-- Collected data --
◇ ◇ ◇ ◇ ◇ ◇ ◇

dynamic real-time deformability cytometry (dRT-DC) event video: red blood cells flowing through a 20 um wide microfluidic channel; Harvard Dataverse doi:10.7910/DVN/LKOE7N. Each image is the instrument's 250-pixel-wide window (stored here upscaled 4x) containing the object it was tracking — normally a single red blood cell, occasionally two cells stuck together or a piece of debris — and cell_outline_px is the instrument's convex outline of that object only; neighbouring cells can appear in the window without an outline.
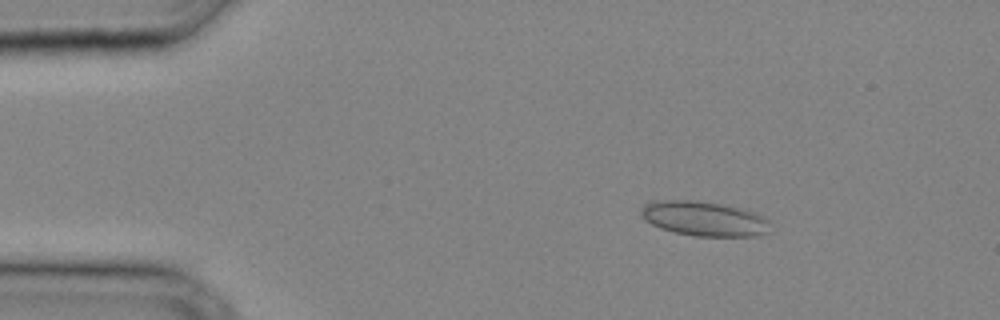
{"species": "common noctule bat (a hibernating species)", "species_latin": "Nyctalus noctula", "temperature_condition": "cold", "stored_images_in_passage": 29, "camera_frame_rate_fps": 3000, "um_per_image_px": 0.085, "animal": {"sex": "male", "body_mass_g": 20.4}, "frame": {"image": 1, "passage_image": 1, "time_ms": 0.0, "image_size_px": [1000, 320], "cell_outline_px": [[768, 232], [760, 236], [696, 236], [676, 232], [660, 228], [644, 220], [640, 216], [640, 208], [644, 204], [652, 200], [692, 200], [748, 208], [764, 216], [768, 220]], "centroid_in_image_um": [59.84, 18.57], "position_along_channel_um": 25.2, "area_um2": 26.47}}
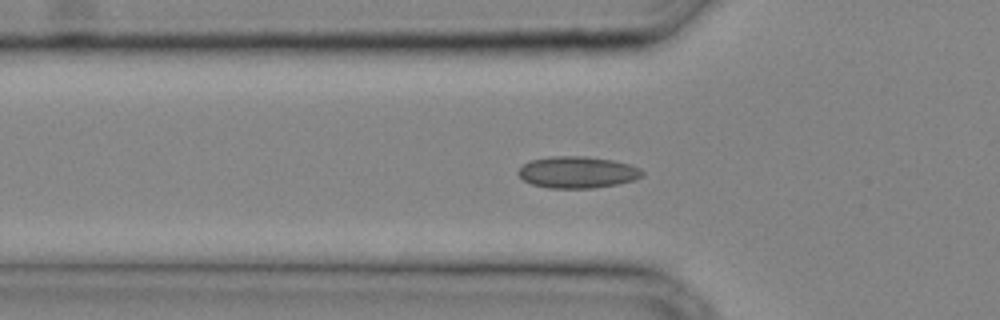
{"frame": {"image": 2, "passage_image": 7, "time_ms": 2.0, "image_size_px": [1000, 320], "cell_outline_px": [[644, 176], [636, 180], [616, 184], [592, 188], [548, 188], [532, 184], [524, 180], [516, 172], [524, 164], [532, 160], [552, 156], [584, 156], [612, 160], [628, 164], [640, 168], [644, 172]], "centroid_in_image_um": [49.1, 14.64], "position_along_channel_um": 76.7, "area_um2": 22.83}}
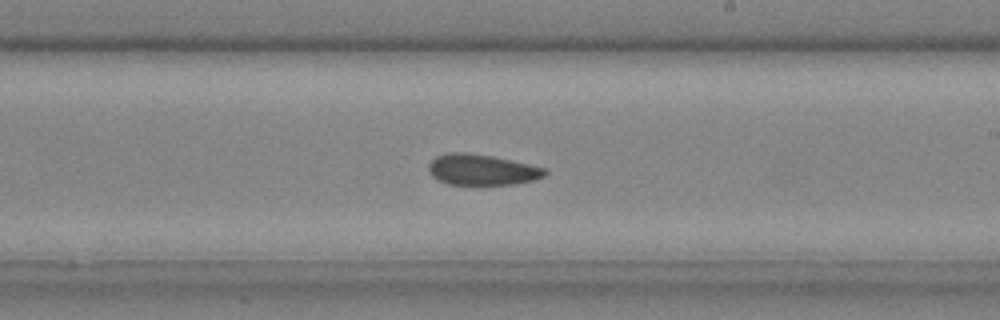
{"frame": {"image": 3, "passage_image": 16, "time_ms": 5.0, "image_size_px": [1000, 320], "cell_outline_px": [[548, 172], [544, 176], [532, 180], [516, 184], [448, 184], [432, 176], [428, 168], [428, 164], [436, 156], [448, 152], [468, 152], [492, 156], [512, 160], [544, 168]], "centroid_in_image_um": [40.94, 14.41], "position_along_channel_um": 248.1, "area_um2": 20.75}}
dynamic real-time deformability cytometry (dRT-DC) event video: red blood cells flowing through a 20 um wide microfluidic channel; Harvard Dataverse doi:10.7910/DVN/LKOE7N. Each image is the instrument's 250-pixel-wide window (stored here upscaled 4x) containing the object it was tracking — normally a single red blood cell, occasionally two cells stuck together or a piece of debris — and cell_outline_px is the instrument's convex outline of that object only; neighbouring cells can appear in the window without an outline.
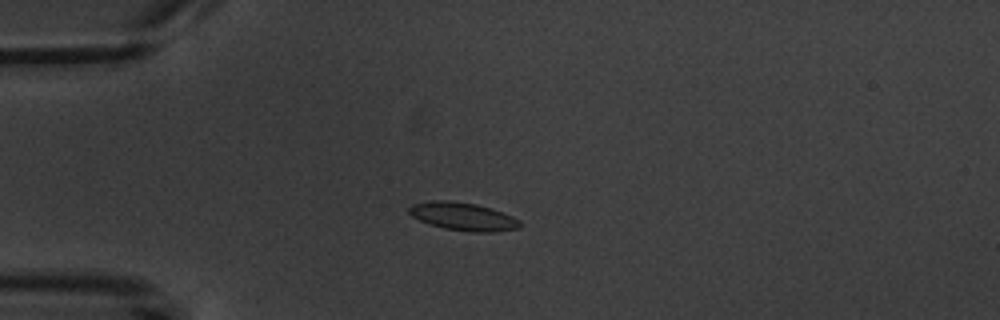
{"species": "common noctule bat (a hibernating species)", "species_latin": "Nyctalus noctula", "temperature_condition": "warm", "stored_images_in_passage": 5, "camera_frame_rate_fps": 3000, "um_per_image_px": 0.085, "animal": {"sex": "male", "body_mass_g": 20.1, "forearm_length_mm": 53.5}, "frame": {"image": 1, "passage_image": 5, "time_ms": 4.667, "image_size_px": [1000, 320], "cell_outline_px": [[520, 228], [492, 232], [472, 232], [444, 228], [428, 224], [412, 216], [408, 212], [408, 208], [412, 204], [432, 200], [444, 200], [476, 204], [492, 208], [504, 212], [520, 220]], "centroid_in_image_um": [39.36, 18.4], "position_along_channel_um": 45.6, "area_um2": 18.15}}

◇ ◇ ◇ ◇ ◇ ◇ ◇

-- WRITTEN TASK --
Working from the material above, transcribe it exactly while omitting pictures.

-- CORRECT RESULT --
dynamic real-time deformability cytometry (dRT-DC) event video: red blood cells flowing through a 20 um wide microfluidic channel; Harvard Dataverse doi:10.7910/DVN/LKOE7N. Each image is the instrument's 250-pixel-wide window (stored here upscaled 4x) containing the object it was tracking — normally a single red blood cell, occasionally two cells stuck together or a piece of debris — and cell_outline_px is the instrument's convex outline of that object only; neighbouring cells can appear in the window without an outline.
{"species": "common noctule bat (a hibernating species)", "species_latin": "Nyctalus noctula", "temperature_condition": "cold", "stored_images_in_passage": 29, "camera_frame_rate_fps": 3000, "um_per_image_px": 0.085, "animal": {"sex": "male", "body_mass_g": 20.4}, "frame": {"image": 1, "passage_image": 1, "time_ms": 0.0, "image_size_px": [1000, 320], "cell_outline_px": [[768, 232], [760, 236], [696, 236], [676, 232], [660, 228], [644, 220], [640, 216], [640, 208], [644, 204], [652, 200], [692, 200], [748, 208], [764, 216], [768, 220]], "centroid_in_image_um": [59.84, 18.57], "position_along_channel_um": 25.2, "area_um2": 26.47}}
{"frame": {"image": 2, "passage_image": 7, "time_ms": 2.0, "image_size_px": [1000, 320], "cell_outline_px": [[644, 176], [636, 180], [616, 184], [592, 188], [548, 188], [532, 184], [524, 180], [516, 172], [524, 164], [532, 160], [552, 156], [584, 156], [612, 160], [628, 164], [640, 168], [644, 172]], "centroid_in_image_um": [49.1, 14.64], "position_along_channel_um": 76.7, "area_um2": 22.83}}
{"frame": {"image": 3, "passage_image": 16, "time_ms": 5.0, "image_size_px": [1000, 320], "cell_outline_px": [[548, 172], [544, 176], [532, 180], [516, 184], [448, 184], [432, 176], [428, 168], [428, 164], [436, 156], [448, 152], [468, 152], [492, 156], [512, 160], [544, 168]], "centroid_in_image_um": [40.94, 14.41], "position_along_channel_um": 248.1, "area_um2": 20.75}}
dynamic real-time deformability cytometry (dRT-DC) event video: red blood cells flowing through a 20 um wide microfluidic channel; Harvard Dataverse doi:10.7910/DVN/LKOE7N. Each image is the instrument's 250-pixel-wide window (stored here upscaled 4x) containing the object it was tracking — normally a single red blood cell, occasionally two cells stuck together or a piece of debris — and cell_outline_px is the instrument's convex outline of that object only; neighbouring cells can appear in the window without an outline.
{"species": "common noctule bat (a hibernating species)", "species_latin": "Nyctalus noctula", "temperature_condition": "warm", "stored_images_in_passage": 5, "camera_frame_rate_fps": 3000, "um_per_image_px": 0.085, "animal": {"sex": "male", "body_mass_g": 20.1, "forearm_length_mm": 53.5}, "frame": {"image": 1, "passage_image": 5, "time_ms": 4.667, "image_size_px": [1000, 320], "cell_outline_px": [[520, 228], [492, 232], [472, 232], [444, 228], [428, 224], [412, 216], [408, 212], [408, 208], [412, 204], [432, 200], [444, 200], [476, 204], [492, 208], [504, 212], [520, 220]], "centroid_in_image_um": [39.36, 18.4], "position_along_channel_um": 45.6, "area_um2": 18.15}}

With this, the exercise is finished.